Steeplechase Stripe Experiment

For my latest spin, I decided to do a sort of dedicated stripe study. I frequently wonder how wide my sock stripes will be depending on how many pieces I strip a roving into. The engineer in me knew I could test out several options all in one pair of socks.

Sosae Caetano tends to dye her SW Merino rovings in even repeats, and I grabbed the Steeplechase colorway out of my stash to play with these repeats.

This one has 6 repeats with turquoise in the middle, so I tore it apart at the yellow ends. Then I vertically stripped each sixth into a different number of roughly equal pieces: from top to bottom they are 8 eighths, 6 sixths, 4 fourths, 2 halves and 2 wholes, for a total of 22 pieces. I did even numbers for each grouping because I wanted two socks with the same color progression.

I say “roughly equal” because vertical stripping does not lend itself well to even splits and I didn’t weigh them to check. You’ll see in the end result later that the uneven splitting resulted in different stripe widths, so I’ll have to be more careful in the future if I want better matching socks.

I spun them all on one bobbin in order from thickest to thinnest and back to thickest: 1 whole, 1 half, 2 fourths, 3 sixths, 4 eighths/4 eighths, 3 sixths, 2 fourths, 1 half, 1 whole.
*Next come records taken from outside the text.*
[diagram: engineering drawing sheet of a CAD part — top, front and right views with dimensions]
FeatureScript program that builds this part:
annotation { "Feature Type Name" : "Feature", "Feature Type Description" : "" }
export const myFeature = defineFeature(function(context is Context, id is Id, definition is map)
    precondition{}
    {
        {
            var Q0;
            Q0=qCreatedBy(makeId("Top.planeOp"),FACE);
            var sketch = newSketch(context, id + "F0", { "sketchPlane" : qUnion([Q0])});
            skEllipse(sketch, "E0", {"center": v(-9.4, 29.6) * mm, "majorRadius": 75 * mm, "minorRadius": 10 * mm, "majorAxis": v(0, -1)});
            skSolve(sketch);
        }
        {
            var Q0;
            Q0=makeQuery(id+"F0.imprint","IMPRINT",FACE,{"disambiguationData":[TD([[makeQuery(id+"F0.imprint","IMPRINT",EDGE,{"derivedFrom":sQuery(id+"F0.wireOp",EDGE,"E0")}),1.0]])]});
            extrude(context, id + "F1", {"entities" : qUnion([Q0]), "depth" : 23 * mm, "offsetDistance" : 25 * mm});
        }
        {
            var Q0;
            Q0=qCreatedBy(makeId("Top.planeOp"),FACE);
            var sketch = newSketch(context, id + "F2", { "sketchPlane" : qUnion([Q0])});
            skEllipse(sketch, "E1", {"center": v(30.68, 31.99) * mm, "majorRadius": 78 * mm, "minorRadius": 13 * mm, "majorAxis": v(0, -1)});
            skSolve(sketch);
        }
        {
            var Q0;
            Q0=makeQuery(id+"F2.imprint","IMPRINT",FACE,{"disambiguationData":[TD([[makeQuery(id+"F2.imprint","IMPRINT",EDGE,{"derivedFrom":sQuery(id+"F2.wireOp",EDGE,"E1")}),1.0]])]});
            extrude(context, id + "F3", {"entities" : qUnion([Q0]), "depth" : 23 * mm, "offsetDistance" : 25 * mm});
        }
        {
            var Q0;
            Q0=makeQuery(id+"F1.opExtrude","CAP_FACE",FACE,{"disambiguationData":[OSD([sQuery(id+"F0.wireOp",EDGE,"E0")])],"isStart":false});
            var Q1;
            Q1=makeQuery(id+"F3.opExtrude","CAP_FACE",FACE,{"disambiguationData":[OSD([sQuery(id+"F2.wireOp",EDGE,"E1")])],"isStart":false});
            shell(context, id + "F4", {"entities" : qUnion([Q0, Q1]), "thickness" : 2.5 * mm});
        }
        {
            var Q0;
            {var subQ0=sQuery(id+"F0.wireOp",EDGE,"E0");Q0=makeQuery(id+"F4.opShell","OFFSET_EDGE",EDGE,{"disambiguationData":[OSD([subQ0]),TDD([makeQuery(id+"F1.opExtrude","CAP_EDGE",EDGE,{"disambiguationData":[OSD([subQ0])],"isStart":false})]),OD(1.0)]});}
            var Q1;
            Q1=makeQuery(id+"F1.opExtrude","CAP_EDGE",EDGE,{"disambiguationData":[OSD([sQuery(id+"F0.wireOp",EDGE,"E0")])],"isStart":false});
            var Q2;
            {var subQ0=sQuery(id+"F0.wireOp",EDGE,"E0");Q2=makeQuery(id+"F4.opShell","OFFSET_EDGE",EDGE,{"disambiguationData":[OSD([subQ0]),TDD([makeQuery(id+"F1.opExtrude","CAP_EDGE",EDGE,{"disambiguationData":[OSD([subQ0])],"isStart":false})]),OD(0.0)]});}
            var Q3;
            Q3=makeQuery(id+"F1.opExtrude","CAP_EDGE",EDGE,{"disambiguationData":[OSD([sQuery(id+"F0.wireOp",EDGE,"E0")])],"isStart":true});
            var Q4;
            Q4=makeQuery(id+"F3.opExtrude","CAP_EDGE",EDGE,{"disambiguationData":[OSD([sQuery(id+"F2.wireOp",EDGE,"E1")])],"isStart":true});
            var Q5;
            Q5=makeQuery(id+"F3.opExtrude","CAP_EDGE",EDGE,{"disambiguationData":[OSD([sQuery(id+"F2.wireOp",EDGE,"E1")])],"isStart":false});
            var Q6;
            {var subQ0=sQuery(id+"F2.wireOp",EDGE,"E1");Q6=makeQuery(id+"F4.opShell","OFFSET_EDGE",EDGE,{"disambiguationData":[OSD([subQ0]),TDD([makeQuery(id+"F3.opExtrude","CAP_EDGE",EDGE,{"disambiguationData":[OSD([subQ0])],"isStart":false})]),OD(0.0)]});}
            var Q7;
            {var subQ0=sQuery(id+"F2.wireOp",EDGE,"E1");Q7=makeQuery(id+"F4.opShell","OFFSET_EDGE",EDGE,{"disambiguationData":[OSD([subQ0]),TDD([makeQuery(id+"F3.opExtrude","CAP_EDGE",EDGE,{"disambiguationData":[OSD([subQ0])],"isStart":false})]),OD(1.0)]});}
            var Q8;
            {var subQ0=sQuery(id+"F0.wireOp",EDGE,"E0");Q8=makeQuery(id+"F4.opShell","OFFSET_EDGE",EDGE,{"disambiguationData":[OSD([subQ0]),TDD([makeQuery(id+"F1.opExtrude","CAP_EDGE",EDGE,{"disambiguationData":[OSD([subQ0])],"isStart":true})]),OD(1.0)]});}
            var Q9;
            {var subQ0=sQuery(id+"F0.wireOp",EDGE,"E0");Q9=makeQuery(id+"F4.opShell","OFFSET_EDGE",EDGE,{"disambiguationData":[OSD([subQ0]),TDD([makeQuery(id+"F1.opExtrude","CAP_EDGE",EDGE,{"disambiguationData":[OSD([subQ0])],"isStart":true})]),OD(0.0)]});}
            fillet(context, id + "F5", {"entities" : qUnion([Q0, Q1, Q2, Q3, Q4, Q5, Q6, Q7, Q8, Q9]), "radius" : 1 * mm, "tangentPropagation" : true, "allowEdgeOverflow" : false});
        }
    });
I spun for my usual 3-ply sock yarn, so the singles are 40wpi.

Then I Navajo-plied…

… soaked, thwacked lightly and hung out to dry.

I cast on with it the instant I determined it was dry enough, and whipped it up into basic toe-up 4×1 ribbed socks with short-row heels. These are over 72 stitches on US1.5 needles. (Erm… actually one of them is 71 stitches on the foot. There was a complete failure to count after the toe.)

If I do something like this again, I’ll likely do some kind of afterthought heel in order to preserve the stripe width better. Afterthought is far from my favorite kind of heel, but I kind of shorted the 1/2-width stripes in these socks. The breakdown looks like this:

Things learned: to show off subtle variations in dyeing, wide stripes are the way to go (or gradients like for the Arabian Nights/Woodland Creek socks). I think I like the 1/6th stripes best- condensed enough to make the colors pop, but not so skinny that they run together like a few of the 1/8th stripes are doing.

It would seem that the 1/4 size is the hardest to naturally strip into even sections, since you can see that the stripes stop matching up above the ankle, enough so that I’m off by a whole stripe by the time I get to the cuff (count the blue stripes):

I am a little surprised to learn how much I’m loving look of the the wide stripes on the foot with skinny stripes on the leg. I’ll probably have to do this again, not for the experimental data but just because it looks cool.